A trained opera singer who has toured Europe and the United States, she believes that Baroque music works especially well in their opulent environment. But she and Mr. Pivar are just as likely to play blues and jazz on the long-resident Steinway, which is in the living room. "There is nothing uglier in the whole world than the shape of a piano," he said. "Unfortunately I need it. But it is completely wrong for the room, and I apologize for it."
And then the piano is hard to move. Much of his Gothic and Renaissance furniture is highly portable, chests and campaign chairs that fold up like modern beach chairs. His desk closes up and becomes a trunk: "You can keep all your knickknacks in there," he said. A huge table is put together cunningly in five pieces. "It can be dismantled in seconds," he said.
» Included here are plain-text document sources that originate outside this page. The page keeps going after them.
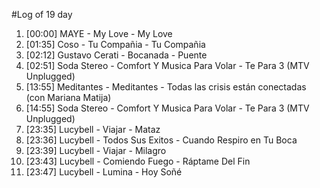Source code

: #Log of 19 day

1. [00:00] MAYE - My Love - My Love
1. [01:35] Coso - Tu Compañia - Tu Compañia
1. [02:12] Gustavo Cerati - Bocanada - Puente
1. [02:51] Soda Stereo - Comfort Y Musica Para Volar - Te Para 3 (MTV Unplugged)
1. [13:55] Meditantes - Meditantes - Todas las crisis están conectadas (con Mariana Matija)
1. [14:55] Soda Stereo - Comfort Y Musica Para Volar - Te Para 3 (MTV Unplugged)
1. [23:35] Lucybell - Viajar - Mataz
1. [23:36] Lucybell - Todos Sus Exitos - Cuando Respiro en Tu Boca
1. [23:39] Lucybell - Viajar - Milagro
1. [23:43] Lucybell - Comiendo Fuego - Ráptame Del Fin
1. [23:47] Lucybell - Lumina - Hoy Soñé
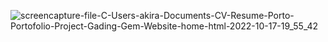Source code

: ![screencapture-file-C-Users-akira-Documents-CV-Resume-Porto-Portofolio-Project-Gading-Gem-Website-home-html-2022-10-17-19_55_42](https://github.com/user-attachments/assets/42cf4f26-2326-4a58-a35b-7bef6e22a82e)
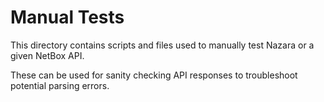 # Manual Tests

This directory contains scripts and files used to manually test Nazara or a given NetBox API.

These can be used for sanity checking API responses to troubleshoot
potential parsing errors.

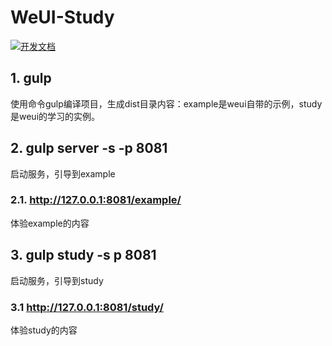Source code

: WeUI-Study 
====

[![开发文档](http://wp.my-soft.net.cn/2020/12/25/h5%e5%ba%94%e7%94%a8%e5%bc%80%e5%8f%91%e4%b9%8b%e4%b8%80%ef%bc%9a%e5%9f%ba%e4%ba%8eweui/)](http://wp.my-soft.net.cn/2020/12/25/h5%e5%ba%94%e7%94%a8%e5%bc%80%e5%8f%91%e4%b9%8b%e4%b8%80%ef%bc%9a%e5%9f%ba%e4%ba%8eweui/)



## 1. gulp 

使用命令gulp编译项目，生成dist目录内容：example是weui自带的示例，study是weui的学习的实例。

## 2. gulp server -s -p 8081

启动服务，引导到example

### 2.1. http://127.0.0.1:8081/example/

体验example的内容

## 3. gulp study -s p 8081
启动服务，引导到study
### 3.1 http://127.0.0.1:8081/study/

体验study的内容
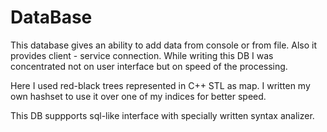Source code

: # DataBase

This database gives an ability to add data from console or from file. Also it provides client - service connection. While writing this DB I was concentrated not on user interface but on speed of the processing.

Here I used red-black trees represented in C++ STL as map. I written my own hashset to use it over one of my indices for better speed.

This DB suppports sql-like interface with specially written syntax analizer.

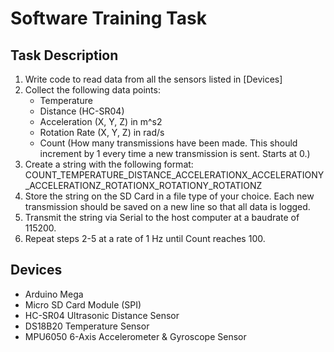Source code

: # Software Training Task

## Task Description
1. Write code to read data from all the sensors listed in [Devices]
2. Collect the following data points:
	- Temperature
	- Distance (HC-SR04)
	- Acceleration (X, Y, Z) in m^s2
	- Rotation Rate (X, Y, Z) in rad/s
	- Count (How many transmissions have been made. This should increment by 1 every time a new transmission is sent. Starts at 0.)
3. Create a string with the following format:
	COUNT_TEMPERATURE_DISTANCE_ACCELERATIONX_ACCELERATIONY_ACCELERATIONZ_ROTATIONX_ROTATIONY_ROTATIONZ
4. Store the string on the SD Card in a file type of your choice. Each new transmission should be saved on a new line so that all data is logged.
5. Transmit the string via Serial to the host computer at a baudrate of 115200.
6. Repeat steps 2-5 at a rate of 1 Hz until Count reaches 100.


## Devices
- Arduino Mega
- Micro SD Card Module (SPI)
- HC-SR04 Ultrasonic Distance Sensor
- DS18B20 Temperature Sensor
- MPU6050 6-Axis Accelerometer & Gyroscope Sensor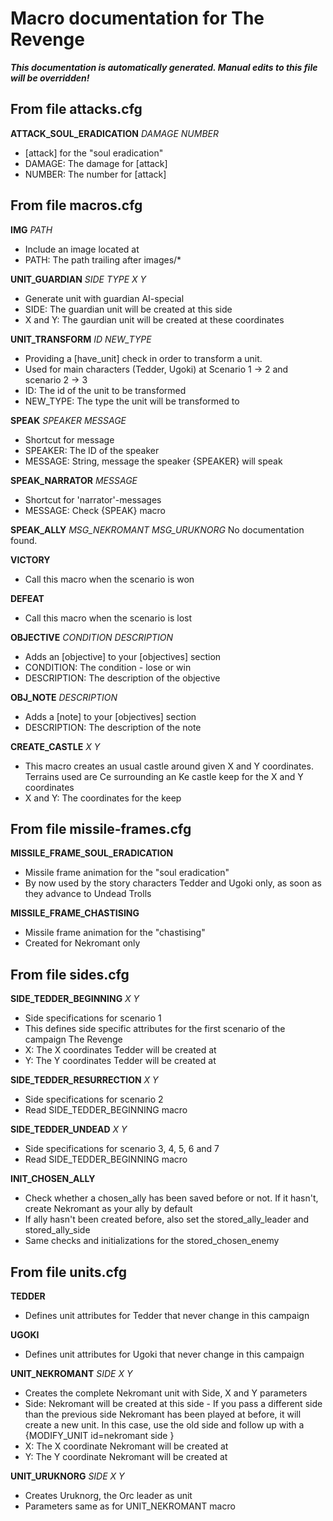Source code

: # Macro documentation for The Revenge

***This documentation is automatically generated. Manual edits to this file will be overridden!***

## From file attacks.cfg

**ATTACK_SOUL_ERADICATION** *DAMAGE NUMBER*

- [attack] for the "soul eradication"
- DAMAGE: The damage for [attack]
- NUMBER: The number for [attack]


## From file macros.cfg

**IMG** *PATH*

- Include an image located at 
- PATH: The path trailing after images/*


**UNIT_GUARDIAN** *SIDE TYPE X Y*

- Generate unit with guardian AI-special
- SIDE: The guardian unit will be created at this side
- X and Y: The gaurdian unit will be created at these coordinates


**UNIT_TRANSFORM** *ID NEW_TYPE*

- Providing a [have_unit] check in order to transform a unit.
- Used for main characters (Tedder, Ugoki) at Scenario 1 -> 2 and scenario 2 -> 3
- ID: The id of the unit to be transformed
- NEW_TYPE: The type the unit will be transformed to


**SPEAK** *SPEAKER MESSAGE*

- Shortcut for message
- SPEAKER: The ID of the speaker
- MESSAGE: String, message the speaker {SPEAKER} will speak


**SPEAK_NARRATOR** *MESSAGE*

- Shortcut for 'narrator'-messages
- MESSAGE: Check {SPEAK} macro


**SPEAK_ALLY** *MSG_NEKROMANT MSG_URUKNORG*
No documentation found.

**VICTORY**

- Call this macro when the scenario is won


**DEFEAT**

- Call this macro when the scenario is lost


**OBJECTIVE** *CONDITION DESCRIPTION*

- Adds an [objective] to your [objectives] section
- CONDITION: The condition - lose or win
- DESCRIPTION: The description of the objective


**OBJ_NOTE** *DESCRIPTION*

- Adds a [note] to your [objectives] section
- DESCRIPTION: The description of the note


**CREATE_CASTLE** *X Y*

- This macro creates an usual castle around given X and Y coordinates. Terrains used are Ce surrounding an Ke castle keep for the X and Y coordinates
- X and Y: The coordinates for the keep


## From file missile-frames.cfg

**MISSILE_FRAME_SOUL_ERADICATION**

- Missile frame animation for the "soul eradication"
- By now used by the story characters Tedder and Ugoki only, as soon as they advance to Undead Trolls


**MISSILE_FRAME_CHASTISING**

- Missile frame animation for the "chastising"
- Created for Nekromant only


## From file sides.cfg

**SIDE_TEDDER_BEGINNING** *X Y*

- Side specifications for scenario 1
- This defines side specific attributes for the first scenario of the campaign The Revenge
- X: The X coordinates Tedder will be created at
- Y: The Y coordinates Tedder will be created at


**SIDE_TEDDER_RESURRECTION** *X Y*

- Side specifications for scenario 2
- Read SIDE_TEDDER_BEGINNING macro


**SIDE_TEDDER_UNDEAD** *X Y*

- Side specifications for scenario 3, 4, 5, 6 and 7
- Read SIDE_TEDDER_BEGINNING macro


**INIT_CHOSEN_ALLY**

- Check whether a chosen_ally has been saved before or not. If it hasn't, create Nekromant as your ally by default
- If ally hasn't been created before, also set the stored_ally_leader and stored_ally_side
- Same checks and initializations for the stored_chosen_enemy


## From file units.cfg

**TEDDER**

- Defines unit attributes for Tedder that never change in this campaign


**UGOKI**

- Defines unit attributes for Ugoki that never change in this campaign


**UNIT_NEKROMANT** *SIDE X Y*

- Creates the complete Nekromant unit with Side, X and Y parameters
- Side: Nekromant will be created at this side - If you pass a different side than the previous side Nekromant has been played at before, it will create a new unit. In this case, use the old side and follow up with a {MODIFY_UNIT id=nekromant side <new side>}
- X: The X coordinate Nekromant will be created at
- Y: The Y coordinate Nekromant will be created at


**UNIT_URUKNORG** *SIDE X Y*

- Creates Uruknorg, the Orc leader as unit
- Parameters same as for UNIT_NEKROMANT macro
"Even the wooden walls that fit magically into one of the upstairs rooms come right off and flatten into a stack — a mobile home," he said, speaking of the Renaissance walls in his study. "I could be out of here in 15 minutes, walls and all."
But it seems clear he will stay and that he will continue to acquire. "Every time I see an example of something that is better than what I own, I buy it," he said. "Otherwise for the rest of my life I have to live with the knowledge that someplace in the world something is floating around that is better than mine, and that's intolerable."